I develop a Java application with 4 tiers: database (MySQL), persistence (JPA), business (POJOs similar to stateless session beans in EJB), presentation (Java Swing).
I decided to fully decouple presentation and persistence tiers. So all modifications to all data are done through the business tier. This way the presentation tier does not even know that entity classes exist. This also allows a session bean to have a better control over the data passed, because sometimes a session bean needs to validate or convert values received from the presentation before changing the entities.

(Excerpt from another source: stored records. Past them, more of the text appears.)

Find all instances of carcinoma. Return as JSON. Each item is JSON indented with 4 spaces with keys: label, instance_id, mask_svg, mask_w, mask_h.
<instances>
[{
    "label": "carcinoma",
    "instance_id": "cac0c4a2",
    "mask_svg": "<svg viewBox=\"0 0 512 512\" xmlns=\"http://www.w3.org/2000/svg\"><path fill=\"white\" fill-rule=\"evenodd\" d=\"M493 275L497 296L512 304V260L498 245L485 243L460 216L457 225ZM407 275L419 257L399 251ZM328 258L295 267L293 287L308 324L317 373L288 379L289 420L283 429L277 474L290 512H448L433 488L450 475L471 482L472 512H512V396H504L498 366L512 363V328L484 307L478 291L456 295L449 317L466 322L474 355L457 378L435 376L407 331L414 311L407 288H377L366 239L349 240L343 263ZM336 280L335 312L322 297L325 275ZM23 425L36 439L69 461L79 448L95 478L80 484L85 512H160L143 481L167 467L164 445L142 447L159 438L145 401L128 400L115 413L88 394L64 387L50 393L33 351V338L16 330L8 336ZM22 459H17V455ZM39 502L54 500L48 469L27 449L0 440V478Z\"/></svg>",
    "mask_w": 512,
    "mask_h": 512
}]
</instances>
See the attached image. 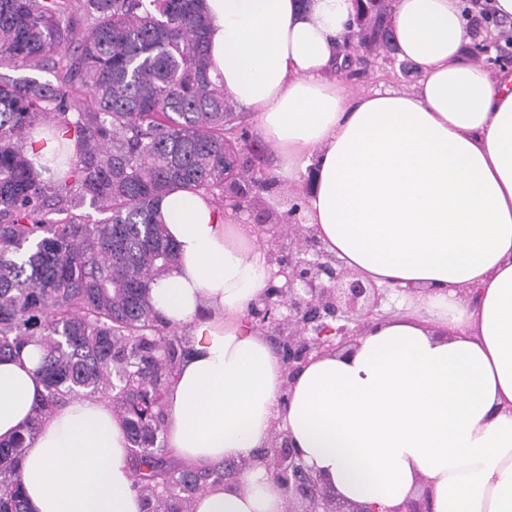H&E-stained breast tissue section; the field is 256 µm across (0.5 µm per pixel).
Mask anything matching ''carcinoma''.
Wrapping results in <instances>:
<instances>
[{
	"instance_id": "obj_1",
	"label": "carcinoma",
	"mask_w": 512,
	"mask_h": 512,
	"mask_svg": "<svg viewBox=\"0 0 512 512\" xmlns=\"http://www.w3.org/2000/svg\"><path fill=\"white\" fill-rule=\"evenodd\" d=\"M370 4L368 37L387 44L386 6ZM207 31L203 0H0V359L39 346L45 388L26 430L0 442V512H27L25 448L79 396L105 397L121 423L144 512H193L224 482V463L186 465L159 441L189 345L150 302L177 261L163 194L269 188L240 163L249 146L210 75ZM20 69L57 82L8 75ZM37 131L63 137L40 172L25 151Z\"/></svg>"
}]
</instances>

However, sometimes a session bean needs to send a big amount of information (like a list of entities with lots of properties) to a caller. And this becomes complicated because according to the design I adopted session bean needs to unwrap all those entities into something else. I tried to convert the list of entities into a list of arrays (where each member of an array correspond to a property in the entity), but this seems to be so flawed, error-prone and inefficient to me.
What would be the right way to send data over to the presentation? Does the concept of hiding the entities behind the session beans make any sense at all? What is the common pattern in such applications?
The common pattern is to use the JPA entities when they fit the bill (i.e. when they contain the data needed by the presentation tier, and when you don’t need to fetch half of the database to return this data), and to use DTOs (Data Transfer Objects, which are just POJOs containing the required information) when the entities don’t fit the bill.
Some prefer to only use DTOs, like you’re doing. But DTOs should be real objects, with typed properties. Lists of arrays a nightmare to understand and maintain, do not offer any kind of type safety and compilation checks, and are not easily usable by the classical presentation tier technologies (JSP EL, etc.), which generally expect JavaBeans.